>> Start SOURCE EXCERPT

Posted on 10/28/2005 1:38:17 AM PDT by Crackingham

Exxon Mobil, the world's largest oil company, said yesterday that its third-quarter net income jumped 75 percent, to $9.92 billion. Its profit in the first nine months of this year - $25.42 billion - already equals its full-year earnings for 2004. This year's sales, which topped $100 billion in the last quarter, are expected to exceed those of Wal-Mart.

Another oil giant, Royal Dutch Shell, reported a 68 percent jump in profits yesterday, to $9.03 billion. Chevron is expected to post a profit of more than $4 billion today.

This year is shaping up as an exceptionally lucrative one for the oil industry, thanks to strong global demand, tight supplies and high prices for oil and natural gas. While the idea that the Bush administration was considering imposing a windfall profits tax was knocked down yesterday by officials, longstanding resentments against Big Oil are resurfacing and could end up imposing some additional burdens on the industry.

SNIP

Today, Republicans and Democrats alike, aware of the politically sensitive issue of high energy prices, are putting increasing pressure on the oil and gas industry to return some of its profits. The ideas include forcing the industry to invest in more refining capacity or to increase inventories to cushion energy shocks.

>> End SOURCE EXCERPT

PROMPT 1: List each line of the records that contains the string "volume".
The records below are unrelated to the oil profits report above.

>> Start INPUT

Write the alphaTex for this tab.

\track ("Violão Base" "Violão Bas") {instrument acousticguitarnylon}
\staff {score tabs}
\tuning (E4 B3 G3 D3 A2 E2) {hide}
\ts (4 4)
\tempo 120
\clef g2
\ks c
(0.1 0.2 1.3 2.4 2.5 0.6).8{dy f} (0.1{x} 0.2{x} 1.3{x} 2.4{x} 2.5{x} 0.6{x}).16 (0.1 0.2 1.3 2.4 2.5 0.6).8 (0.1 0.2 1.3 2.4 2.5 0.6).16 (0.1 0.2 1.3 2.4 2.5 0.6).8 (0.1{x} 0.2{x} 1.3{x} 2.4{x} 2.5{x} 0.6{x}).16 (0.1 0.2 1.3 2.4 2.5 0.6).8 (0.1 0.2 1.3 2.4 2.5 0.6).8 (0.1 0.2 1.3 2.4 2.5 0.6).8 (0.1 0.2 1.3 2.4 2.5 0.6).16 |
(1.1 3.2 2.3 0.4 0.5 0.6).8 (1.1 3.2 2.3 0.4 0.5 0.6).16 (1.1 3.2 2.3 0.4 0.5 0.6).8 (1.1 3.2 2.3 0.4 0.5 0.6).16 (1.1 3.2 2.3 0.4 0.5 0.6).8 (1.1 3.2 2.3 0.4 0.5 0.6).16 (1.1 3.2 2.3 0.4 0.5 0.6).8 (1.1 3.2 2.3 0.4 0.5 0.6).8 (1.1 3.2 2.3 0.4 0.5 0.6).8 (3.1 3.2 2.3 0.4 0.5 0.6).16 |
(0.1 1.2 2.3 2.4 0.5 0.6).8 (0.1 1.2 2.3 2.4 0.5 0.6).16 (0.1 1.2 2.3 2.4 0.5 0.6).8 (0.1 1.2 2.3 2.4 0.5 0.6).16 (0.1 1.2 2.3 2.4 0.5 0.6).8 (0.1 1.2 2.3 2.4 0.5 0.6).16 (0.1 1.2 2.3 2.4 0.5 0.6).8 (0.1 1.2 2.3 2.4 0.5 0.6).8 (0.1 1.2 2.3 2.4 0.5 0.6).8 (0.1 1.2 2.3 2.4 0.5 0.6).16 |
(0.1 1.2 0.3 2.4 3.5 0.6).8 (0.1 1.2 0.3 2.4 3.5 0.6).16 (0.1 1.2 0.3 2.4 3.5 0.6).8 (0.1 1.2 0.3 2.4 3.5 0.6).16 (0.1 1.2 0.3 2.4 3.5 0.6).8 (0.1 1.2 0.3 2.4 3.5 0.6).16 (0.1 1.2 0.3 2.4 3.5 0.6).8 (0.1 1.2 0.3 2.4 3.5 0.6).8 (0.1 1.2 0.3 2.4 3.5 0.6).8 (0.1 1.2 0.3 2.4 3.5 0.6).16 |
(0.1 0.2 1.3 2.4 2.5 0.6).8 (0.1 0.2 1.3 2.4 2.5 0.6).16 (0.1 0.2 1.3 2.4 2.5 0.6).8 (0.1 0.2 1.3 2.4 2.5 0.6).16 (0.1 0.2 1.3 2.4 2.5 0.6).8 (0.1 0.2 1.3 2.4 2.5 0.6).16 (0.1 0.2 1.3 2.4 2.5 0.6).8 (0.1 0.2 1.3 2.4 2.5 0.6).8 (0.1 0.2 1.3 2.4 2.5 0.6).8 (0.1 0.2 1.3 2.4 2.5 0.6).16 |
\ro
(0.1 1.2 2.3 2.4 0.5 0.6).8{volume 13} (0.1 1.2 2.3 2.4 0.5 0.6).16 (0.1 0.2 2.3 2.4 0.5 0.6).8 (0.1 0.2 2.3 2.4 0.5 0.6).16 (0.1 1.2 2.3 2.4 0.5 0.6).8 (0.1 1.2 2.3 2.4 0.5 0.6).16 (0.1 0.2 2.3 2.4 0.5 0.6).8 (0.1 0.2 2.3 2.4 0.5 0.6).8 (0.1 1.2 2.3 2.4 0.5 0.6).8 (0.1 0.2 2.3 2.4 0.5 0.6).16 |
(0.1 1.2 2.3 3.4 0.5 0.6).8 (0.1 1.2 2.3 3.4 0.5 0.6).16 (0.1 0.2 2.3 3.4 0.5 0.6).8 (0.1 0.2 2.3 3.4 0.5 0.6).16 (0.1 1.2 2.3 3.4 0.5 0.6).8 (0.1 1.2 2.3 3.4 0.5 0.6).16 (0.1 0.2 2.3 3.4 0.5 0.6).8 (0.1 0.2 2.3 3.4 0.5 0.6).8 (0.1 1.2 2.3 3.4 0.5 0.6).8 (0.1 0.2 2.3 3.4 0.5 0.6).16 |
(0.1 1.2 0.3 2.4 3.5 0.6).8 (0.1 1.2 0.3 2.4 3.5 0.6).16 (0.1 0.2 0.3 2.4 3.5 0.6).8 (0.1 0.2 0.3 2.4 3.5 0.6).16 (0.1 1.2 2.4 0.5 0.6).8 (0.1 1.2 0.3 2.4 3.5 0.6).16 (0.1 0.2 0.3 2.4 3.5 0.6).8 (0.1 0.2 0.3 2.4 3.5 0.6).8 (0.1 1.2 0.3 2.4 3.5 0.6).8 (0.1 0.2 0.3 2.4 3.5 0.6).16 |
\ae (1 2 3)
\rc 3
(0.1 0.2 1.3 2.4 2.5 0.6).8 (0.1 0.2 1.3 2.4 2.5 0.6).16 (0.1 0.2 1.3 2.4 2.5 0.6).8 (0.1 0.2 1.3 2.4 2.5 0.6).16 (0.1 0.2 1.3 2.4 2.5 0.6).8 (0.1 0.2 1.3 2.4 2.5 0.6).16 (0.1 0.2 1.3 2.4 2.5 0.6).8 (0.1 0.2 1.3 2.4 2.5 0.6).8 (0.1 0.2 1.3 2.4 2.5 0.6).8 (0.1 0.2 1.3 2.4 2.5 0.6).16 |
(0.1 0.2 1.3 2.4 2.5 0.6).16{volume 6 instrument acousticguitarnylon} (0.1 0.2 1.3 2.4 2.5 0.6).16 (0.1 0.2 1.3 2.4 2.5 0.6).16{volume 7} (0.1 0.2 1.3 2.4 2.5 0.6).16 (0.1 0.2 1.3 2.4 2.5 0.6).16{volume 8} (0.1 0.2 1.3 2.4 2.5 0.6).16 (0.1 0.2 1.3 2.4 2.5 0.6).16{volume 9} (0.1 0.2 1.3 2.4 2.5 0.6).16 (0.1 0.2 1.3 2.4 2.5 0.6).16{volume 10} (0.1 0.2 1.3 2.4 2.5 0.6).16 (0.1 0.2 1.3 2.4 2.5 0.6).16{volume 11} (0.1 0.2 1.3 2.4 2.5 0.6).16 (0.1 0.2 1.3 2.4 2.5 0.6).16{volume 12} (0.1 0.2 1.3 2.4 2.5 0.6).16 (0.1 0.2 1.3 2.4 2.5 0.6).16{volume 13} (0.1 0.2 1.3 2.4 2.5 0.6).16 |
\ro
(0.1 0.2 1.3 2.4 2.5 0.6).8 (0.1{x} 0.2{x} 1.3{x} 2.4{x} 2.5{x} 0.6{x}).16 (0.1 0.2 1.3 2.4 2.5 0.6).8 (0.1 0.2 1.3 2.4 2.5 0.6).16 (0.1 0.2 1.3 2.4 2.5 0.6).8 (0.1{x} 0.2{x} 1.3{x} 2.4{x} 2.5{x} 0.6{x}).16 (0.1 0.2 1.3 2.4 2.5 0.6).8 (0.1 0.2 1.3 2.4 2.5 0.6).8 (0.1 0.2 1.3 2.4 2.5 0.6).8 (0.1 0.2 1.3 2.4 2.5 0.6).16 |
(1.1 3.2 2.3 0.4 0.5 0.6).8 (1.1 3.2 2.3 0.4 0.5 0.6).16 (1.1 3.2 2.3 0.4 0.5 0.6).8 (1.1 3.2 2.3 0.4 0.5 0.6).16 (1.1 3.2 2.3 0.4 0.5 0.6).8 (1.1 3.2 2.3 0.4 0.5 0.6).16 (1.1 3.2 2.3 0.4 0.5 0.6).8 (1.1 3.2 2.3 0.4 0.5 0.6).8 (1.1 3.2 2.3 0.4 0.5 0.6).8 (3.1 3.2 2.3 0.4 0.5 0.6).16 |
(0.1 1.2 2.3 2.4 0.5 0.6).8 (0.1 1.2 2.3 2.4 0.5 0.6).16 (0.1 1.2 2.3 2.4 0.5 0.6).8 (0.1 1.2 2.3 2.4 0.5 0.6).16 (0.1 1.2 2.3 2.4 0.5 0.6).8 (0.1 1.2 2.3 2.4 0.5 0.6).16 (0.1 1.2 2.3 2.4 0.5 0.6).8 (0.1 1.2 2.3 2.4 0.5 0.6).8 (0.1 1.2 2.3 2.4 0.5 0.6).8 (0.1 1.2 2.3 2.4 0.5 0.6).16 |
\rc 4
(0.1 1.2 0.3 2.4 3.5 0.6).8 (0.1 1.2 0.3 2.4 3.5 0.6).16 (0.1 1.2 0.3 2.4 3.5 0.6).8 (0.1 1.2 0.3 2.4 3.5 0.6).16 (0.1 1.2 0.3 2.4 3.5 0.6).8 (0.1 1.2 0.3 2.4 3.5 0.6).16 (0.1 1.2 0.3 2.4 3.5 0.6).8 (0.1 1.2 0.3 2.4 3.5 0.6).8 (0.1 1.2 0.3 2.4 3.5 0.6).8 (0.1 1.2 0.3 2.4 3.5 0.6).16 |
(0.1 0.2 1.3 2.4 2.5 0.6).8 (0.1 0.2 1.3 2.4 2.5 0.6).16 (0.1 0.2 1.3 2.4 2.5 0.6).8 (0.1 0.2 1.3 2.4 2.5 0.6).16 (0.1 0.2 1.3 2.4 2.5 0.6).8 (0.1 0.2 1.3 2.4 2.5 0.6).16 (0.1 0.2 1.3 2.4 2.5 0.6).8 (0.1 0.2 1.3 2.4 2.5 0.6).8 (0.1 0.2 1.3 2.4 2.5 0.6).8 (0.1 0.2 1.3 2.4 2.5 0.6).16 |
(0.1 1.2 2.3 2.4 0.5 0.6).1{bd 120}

>> End INPUT

PROMPT 2: Reproduce the oil profits report word for word from "Another oil giant, Royal" to "than $4 billion today.".

WORKED SOLUTION 1:
(0.1 1.2 2.3 2.4 0.5 0.6).8{volume 13} (0.1 1.2 2.3 2.4 0.5 0.6).16 (0.1 0.2 2.3 2.4 0.5 0.6).8 (0.1 0.2 2.3 2.4 0.5 0.6).16 (0.1 1.2 2.3 2.4 0.5 0.6).8 (0.1 1.2 2.3 2.4 0.5 0.6).16 (0.1 0.2 2.3 2.4 0.5 0.6).8 (0.1 0.2 2.3 2.4 0.5 0.6).8 (0.1 1.2 2.3 2.4 0.5 0.6).8 (0.1 0.2 2.3 2.4 0.5 0.6).16 |
(0.1 0.2 1.3 2.4 2.5 0.6).16{volume 6 instrument acousticguitarnylon} (0.1 0.2 1.3 2.4 2.5 0.6).16 (0.1 0.2 1.3 2.4 2.5 0.6).16{volume 7} (0.1 0.2 1.3 2.4 2.5 0.6).16 (0.1 0.2 1.3 2.4 2.5 0.6).16{volume 8} (0.1 0.2 1.3 2.4 2.5 0.6).16 (0.1 0.2 1.3 2.4 2.5 0.6).16{volume 9} (0.1 0.2 1.3 2.4 2.5 0.6).16 (0.1 0.2 1.3 2.4 2.5 0.6).16{volume 10} (0.1 0.2 1.3 2.4 2.5 0.6).16 (0.1 0.2 1.3 2.4 2.5 0.6).16{volume 11} (0.1 0.2 1.3 2.4 2.5 0.6).16 (0.1 0.2 1.3 2.4 2.5 0.6).16{volume 12} (0.1 0.2 1.3 2.4 2.5 0.6).16 (0.1 0.2 1.3 2.4 2.5 0.6).16{volume 13} (0.1 0.2 1.3 2.4 2.5 0.6).16 |

WORKED SOLUTION 2:
Another oil giant, Royal Dutch Shell, reported a 68 percent jump in profits yesterday, to $9.03 billion. Chevron is expected to post a profit of more than $4 billion today.